Forget football. Focus on safety and living.

The Big Ten and Pac-12 college football conferences became the first top-tier groups to pull the plug on fall football o college campuses Tuesday. The decision came as president Donald Trump urged all colleges to keep football playing amid the pandemic that has killed more than 160,000 people in America.

Others, however, praise the decision to put the safety of student athletes first.

“Don’t let the baying noisemakers and the desperate politickers for college football distract you from a central fact about the novel coronavirus epidemic,” writes columnist Sally Jenkins of The Washington Post. “Caution works. So far, nothing else has.”

Jenkins adds:

No doubt some outraged folks will rebel — folks who have never shown much inclination to put anybody’s health above wins and losses. Never forget, Maryland couldn’t save a kid from dying during offseason sprints, and Notre Dame once sent a student videographer to his death up a lift-tower in 50-mph winds just to film a football practice. You can see the same sensibility at work in this pandemic — from office seekers as well as profit seekers.

We’re seen some anger here in Floyd County from some who decry the Virginia High School League’s decision to push football and other fall sports to late Spring next year. But in a school year when high school students will spend more time online than in a classroom, an emphasis on safety should always be more important.

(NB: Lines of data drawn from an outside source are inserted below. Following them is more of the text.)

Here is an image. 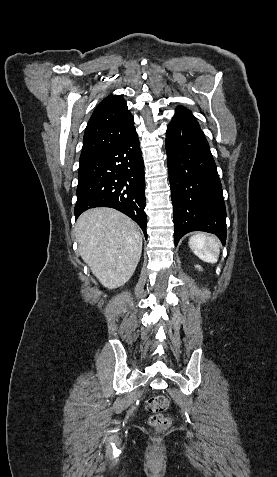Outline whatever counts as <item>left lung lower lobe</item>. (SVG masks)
I'll return each instance as SVG.
<instances>
[{
  "mask_svg": "<svg viewBox=\"0 0 277 477\" xmlns=\"http://www.w3.org/2000/svg\"><path fill=\"white\" fill-rule=\"evenodd\" d=\"M166 151L174 211V242L191 231L226 241L222 186L208 142L196 120L176 118L168 125Z\"/></svg>",
  "mask_w": 277,
  "mask_h": 477,
  "instance_id": "obj_1",
  "label": "left lung lower lobe"
}]
</instances>
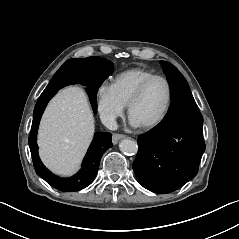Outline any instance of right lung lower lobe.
<instances>
[{"instance_id":"obj_1","label":"right lung lower lobe","mask_w":239,"mask_h":239,"mask_svg":"<svg viewBox=\"0 0 239 239\" xmlns=\"http://www.w3.org/2000/svg\"><path fill=\"white\" fill-rule=\"evenodd\" d=\"M113 68L112 62L104 61L96 56L69 59L57 71L53 88L50 91L43 92L35 105L29 136L34 168L40 177L57 190L74 192L89 186L96 176L102 155L113 146L112 135L106 132H97L83 160L80 171L72 177L61 178L50 172L42 164L38 155L37 131L44 109L59 89L70 84H82L87 87L93 110L96 112V94L103 81L113 72Z\"/></svg>"}]
</instances>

Virginia has more than 100,000 cases of the COVID-19 Coronavirus infections that have hospitalized more than 8,500 and killed at least 2,352. In Floyd County, where no cases were reported as April began, now has 90, with more than half of that number occurring in the last 30 days.

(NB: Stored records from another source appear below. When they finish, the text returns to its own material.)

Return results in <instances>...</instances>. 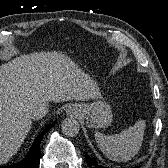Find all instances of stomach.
I'll return each instance as SVG.
<instances>
[{
    "mask_svg": "<svg viewBox=\"0 0 168 168\" xmlns=\"http://www.w3.org/2000/svg\"><path fill=\"white\" fill-rule=\"evenodd\" d=\"M82 116L86 123L92 128L107 127L113 120L110 106L103 100L95 101L91 104H84Z\"/></svg>",
    "mask_w": 168,
    "mask_h": 168,
    "instance_id": "stomach-1",
    "label": "stomach"
}]
</instances>
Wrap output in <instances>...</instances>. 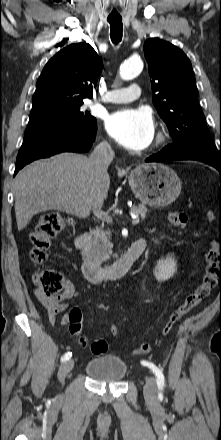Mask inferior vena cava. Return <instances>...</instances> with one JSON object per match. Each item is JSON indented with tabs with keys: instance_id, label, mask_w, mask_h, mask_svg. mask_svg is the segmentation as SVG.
Wrapping results in <instances>:
<instances>
[{
	"instance_id": "602c4592",
	"label": "inferior vena cava",
	"mask_w": 221,
	"mask_h": 440,
	"mask_svg": "<svg viewBox=\"0 0 221 440\" xmlns=\"http://www.w3.org/2000/svg\"><path fill=\"white\" fill-rule=\"evenodd\" d=\"M114 156L115 154L112 147L106 141L99 143L94 148V151L89 157V161L98 179H102L108 175L107 169Z\"/></svg>"
}]
</instances>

How many more must die before people start taking this pandemic seriously? Will it take the death of a loved one? Or a child? Or a baby?

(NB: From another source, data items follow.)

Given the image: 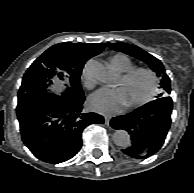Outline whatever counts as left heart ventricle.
Listing matches in <instances>:
<instances>
[{
  "label": "left heart ventricle",
  "instance_id": "left-heart-ventricle-1",
  "mask_svg": "<svg viewBox=\"0 0 194 193\" xmlns=\"http://www.w3.org/2000/svg\"><path fill=\"white\" fill-rule=\"evenodd\" d=\"M150 80L146 74L139 73L130 80H119L118 87L122 88L126 103L130 104L142 98L149 90Z\"/></svg>",
  "mask_w": 194,
  "mask_h": 193
}]
</instances>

I’ve spent a considerable portion of my life around horrifying deaths, covering the 9/11 terrorist attacks at the Pentagon in 2001, photographing carnage in the Mideast and other parts of the world and experiencing it personally within my family.

Yet this pandemic scares me more than other situations where I faced danger and possible death. Part of that fear comes from trying to deal with a deadly virus that is out there, ready to strike. But what I fear most is the widespread ignorance of the threat it poses.

When I see a mask-less parent with a baby in their arms, anger starts to build and I have to walk away. We’ve taken to shopping outside the county, at establishments that enforce the mask and social-distancing rules required by the Commonwealth of Virginia. As much as we want to “shop local,” we also want to shop safe.

Like many, we now struggle to pay bills as the pandemic takes its toll on my ability to work with revenue that photographing high school sports and area entertainment could have provided over the last five or six months.

It is a price we have to pay. Hillsville kept delaying the inevitable decision to cancel this year’s Carroll County Gun Show and Flea Market and town leaders openly admit that they didn’t want to lose the tax revenue and other income from an event that draws thousands.

Virginia Tech is bemoaning the millions it will lose without football this fall. Perhaps the one good thing that might come out of this pandemic will be a return to a focus on academics and a education without all the hoopla of big money sports.

For the time being, maybe we can focus not on the money that football brings, and we can think more about simply living.